Exercise is the Medicine

Chances are if you work, go to school or are around kids there’s always someone sniffling, sneezing or coughing.  Of course, all you’re trying to do is avoid getting the cold, flu or stomach virus your self.  But is hand sanitizing, incessant hand washing and kicking open doors like an ER doctor really the only way to avoid the sniffles?

Well other than being an older age, married male – interestingly the other demographic factors that predict less susceptibility to upper respiratory illness – near daily physical activity significantly lessens the chance of those nagging cold symptoms.  Active Care founder and physical therapist Lisa Giannone has coined the phrase ‘Exercise is the best medicine’; who knew that it applied to upper respiratory illness as well as orthopedic health.

It would be an understatement to say exercise is an important piece of health and well-being.  After all, exercise has been definitively linked to cardiovascular health, disease risk and mental health.  So we know that exercise makes us live longer and feel better, but does it help avoid the non-life threatening illnesses, like the good old common cold?  After all, sickness absence has a major affect on economics and society and preventing long-term absences is in the best interest of every business and organization.

It’s well known that many adults in the United States (and world) don’t meet the physical activity requirements that experts say are needed to realize the health, fitness and well being benefits associated with physical activity.  Unfortunately for those that don’t, a clear relationship exists between the amount of physical inactivity and all cause mortality.

Well add increased cold immunity to the list of exercise benefits as researchers from Appalachian State University reported in the British Journal of Sports Medicine that those that exercised 5 times a week for 20 minutes or more suffered through 40 percent less sick days than those that exercised 1 day or less per week.  What’s more the cold symptoms that the exercisers did experience were of lower severity and didn’t last as long.

The experts are still debating the reasons behind this reduced risk but there are many good guesses.  Among the most likely is a bout of aerobic exercise causes a short-term increase in the recirculation of cells tasked for immune system defense.
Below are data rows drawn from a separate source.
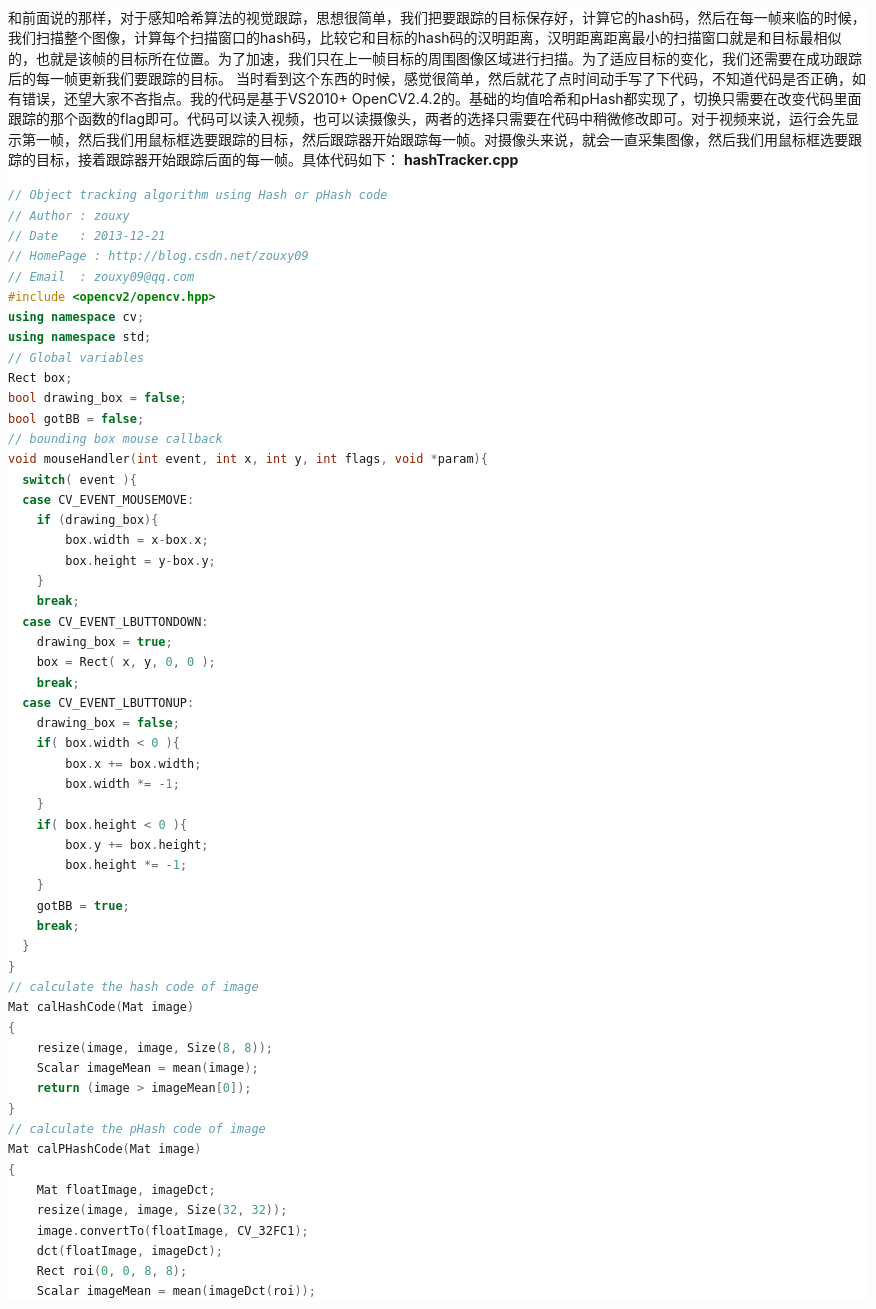 和前面说的那样，对于感知哈希算法的视觉跟踪，思想很简单，我们把要跟踪的目标保存好，计算它的hash码，然后在每一帧来临的时候，我们扫描整个图像，计算每个扫描窗口的hash码，比较它和目标的hash码的汉明距离，汉明距离距离最小的扫描窗口就是和目标最相似的，也就是该帧的目标所在位置。为了加速，我们只在上一帧目标的周围图像区域进行扫描。为了适应目标的变化，我们还需要在成功跟踪后的每一帧更新我们要跟踪的目标。
当时看到这个东西的时候，感觉很简单，然后就花了点时间动手写了下代码，不知道代码是否正确，如有错误，还望大家不吝指点。我的代码是基于VS2010+ OpenCV2.4.2的。基础的均值哈希和pHash都实现了，切换只需要在改变代码里面跟踪的那个函数的flag即可。代码可以读入视频，也可以读摄像头，两者的选择只需要在代码中稍微修改即可。对于视频来说，运行会先显示第一帧，然后我们用鼠标框选要跟踪的目标，然后跟踪器开始跟踪每一帧。对摄像头来说，就会一直采集图像，然后我们用鼠标框选要跟踪的目标，接着跟踪器开始跟踪后面的每一帧。具体代码如下：
**hashTracker.cpp**

```cpp
// Object tracking algorithm using Hash or pHash code
// Author : zouxy
// Date   : 2013-12-21
// HomePage : http://blog.csdn.net/zouxy09
// Email  : zouxy09@qq.com
#include <opencv2/opencv.hpp>
using namespace cv;
using namespace std;
// Global variables
Rect box;
bool drawing_box = false;
bool gotBB = false;
// bounding box mouse callback
void mouseHandler(int event, int x, int y, int flags, void *param){
  switch( event ){
  case CV_EVENT_MOUSEMOVE:
    if (drawing_box){
        box.width = x-box.x;
        box.height = y-box.y;
    }
    break;
  case CV_EVENT_LBUTTONDOWN:
    drawing_box = true;
    box = Rect( x, y, 0, 0 );
    break;
  case CV_EVENT_LBUTTONUP:
    drawing_box = false;
    if( box.width < 0 ){
        box.x += box.width;
        box.width *= -1;
    }
    if( box.height < 0 ){
        box.y += box.height;
        box.height *= -1;
    }
    gotBB = true;
    break;
  }
}
// calculate the hash code of image
Mat calHashCode(Mat image)
{
	resize(image, image, Size(8, 8));
	Scalar imageMean = mean(image);
	return (image > imageMean[0]);
}
// calculate the pHash code of image
Mat calPHashCode(Mat image)
{
	Mat floatImage, imageDct;
	resize(image, image, Size(32, 32));	
	image.convertTo(floatImage, CV_32FC1);
	dct(floatImage, imageDct);
	Rect roi(0, 0, 8, 8);
	Scalar imageMean = mean(imageDct(roi));
```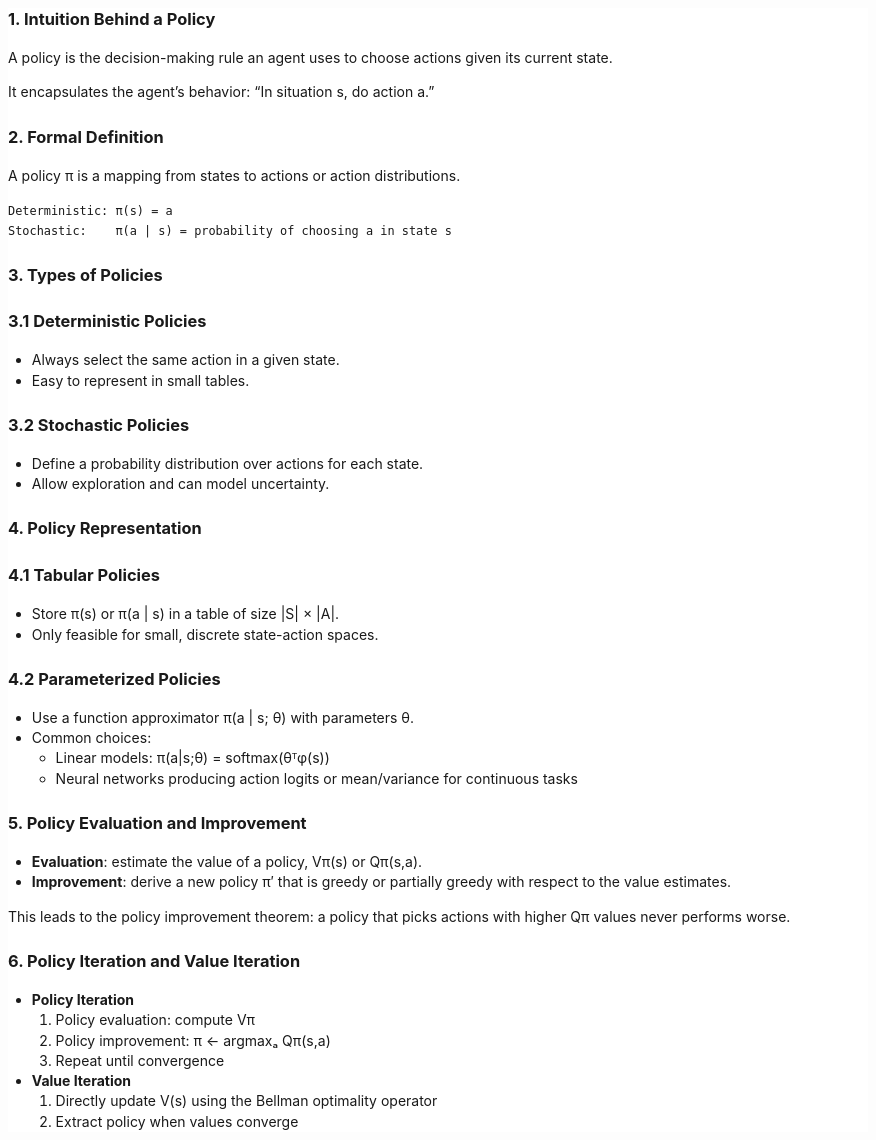 ### 1. Intuition Behind a Policy

A policy is the decision-making rule an agent uses to choose actions given its current state.

It encapsulates the agent’s behavior: “In situation s, do action a.”

### 2. Formal Definition

A policy π is a mapping from states to actions or action distributions.

```
Deterministic: π(s) = a
Stochastic:    π(a | s) = probability of choosing a in state s
```

### 3. Types of Policies

### 3.1 Deterministic Policies

- Always select the same action in a given state.
- Easy to represent in small tables.

### 3.2 Stochastic Policies

- Define a probability distribution over actions for each state.
- Allow exploration and can model uncertainty.

### 4. Policy Representation

### 4.1 Tabular Policies

- Store π(s) or π(a | s) in a table of size |S| × |A|.
- Only feasible for small, discrete state-action spaces.

### 4.2 Parameterized Policies

- Use a function approximator π(a | s; θ) with parameters θ.
- Common choices:
    - Linear models: π(a|s;θ) = softmax(θᵀφ(s))
    - Neural networks producing action logits or mean/variance for continuous tasks

### 5. Policy Evaluation and Improvement

- **Evaluation**: estimate the value of a policy, Vπ(s) or Qπ(s,a).
- **Improvement**: derive a new policy π′ that is greedy or partially greedy with respect to the value estimates.

This leads to the policy improvement theorem: a policy that picks actions with higher Qπ values never performs worse.

### 6. Policy Iteration and Value Iteration

- **Policy Iteration**
    1. Policy evaluation: compute Vπ
    2. Policy improvement: π ← argmaxₐ Qπ(s,a)
    3. Repeat until convergence
- **Value Iteration**
    1. Directly update V(s) using the Bellman optimality operator
    2. Extract policy when values converge
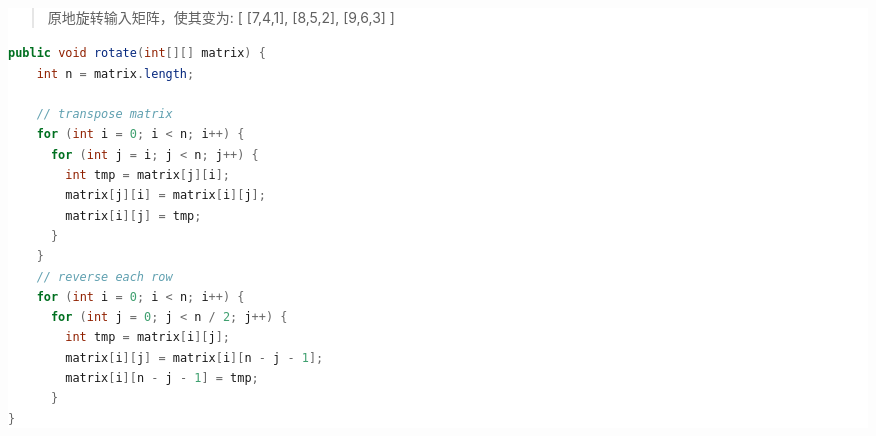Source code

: >
> 原地旋转输入矩阵，使其变为:
> [
>   [7,4,1],
>   [8,5,2],
>   [9,6,3]
> ]

```java
public void rotate(int[][] matrix) {
    int n = matrix.length;

    // transpose matrix
    for (int i = 0; i < n; i++) {
      for (int j = i; j < n; j++) {
        int tmp = matrix[j][i];
        matrix[j][i] = matrix[i][j];
        matrix[i][j] = tmp;
      }
    }
    // reverse each row
    for (int i = 0; i < n; i++) {
      for (int j = 0; j < n / 2; j++) {
        int tmp = matrix[i][j];
        matrix[i][j] = matrix[i][n - j - 1];
        matrix[i][n - j - 1] = tmp;
      }
}
```

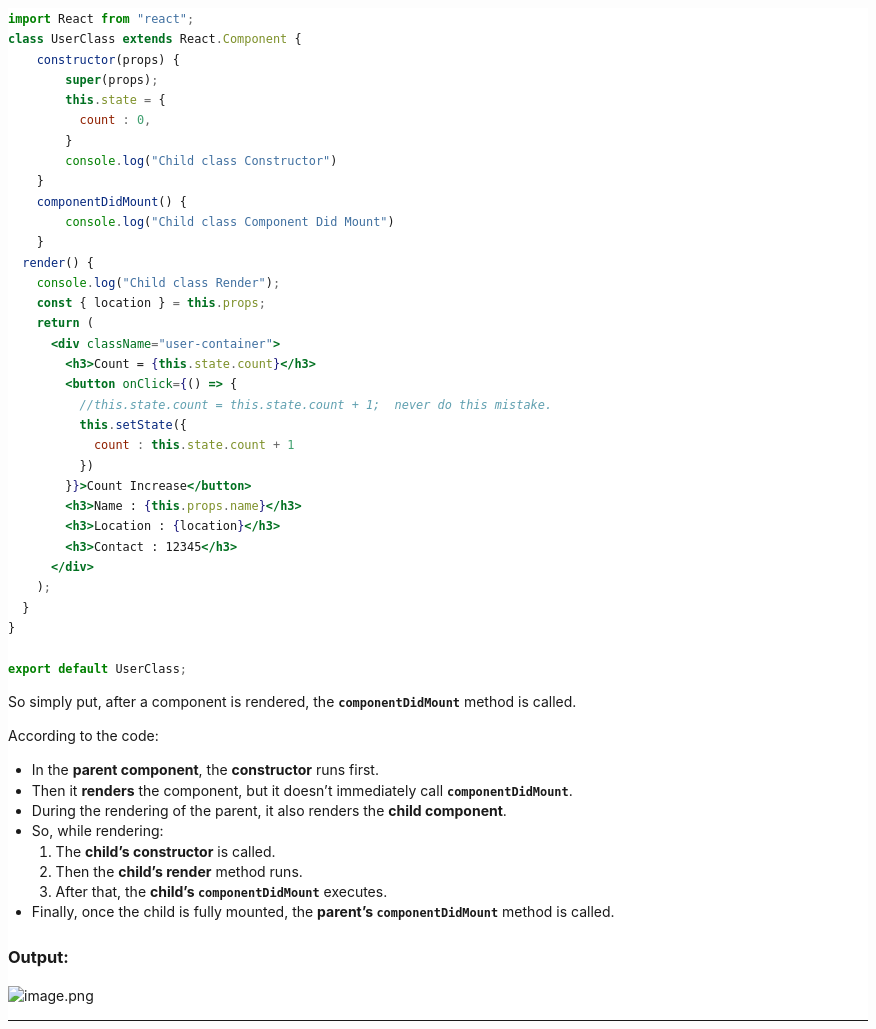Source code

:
 ```jsx
import React from "react";
class UserClass extends React.Component {
    constructor(props) {
        super(props);
        this.state = {
          count : 0,
        }
        console.log("Child class Constructor")
    }
    componentDidMount() {
        console.log("Child class Component Did Mount")
    }
  render() {
    console.log("Child class Render");
    const { location } = this.props;
    return (
      <div className="user-container">
        <h3>Count = {this.state.count}</h3>
        <button onClick={() => {
          //this.state.count = this.state.count + 1;  never do this mistake.
          this.setState({
            count : this.state.count + 1
          })
        }}>Count Increase</button>
        <h3>Name : {this.props.name}</h3>
        <h3>Location : {location}</h3>
        <h3>Contact : 12345</h3>
      </div>
    );
  }
}

export default UserClass;
```

So simply put, after a component is rendered, the **`componentDidMount`** method is called.

According to the code:

- In the **parent component**, the **constructor** runs first.
- Then it **renders** the component, but it doesn’t immediately call **`componentDidMount`**.
- During the rendering of the parent, it also renders the **child component**.
- So, while rendering:
    1. The **child’s constructor** is called.
    2. Then the **child’s render** method runs.
    3. After that, the **child’s `componentDidMount`** executes.
- Finally, once the child is fully mounted, the **parent’s `componentDidMount`** method is called.

### Output:

![image.png](attachment:1075844e-4d52-410a-845a-56fc15bc43a3:image.png)

---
Additionally, stress hormones, which are potential suppressors of immunity, are not elevated during moderate aerobic exercise.  Although the immune system returns to pre-exercise levels within a few hours after exercise, each sweaty workout session may improve the immunity against the viruses and bacteria that cause illness.

Upper respiratory infections are caused by a variety of different pathogens, making full coverage preventative vaccines a near impossibility.  For those that want to make it through the long months of winter without a cough, runny nose or sore throat, exercise may be the best vaccine.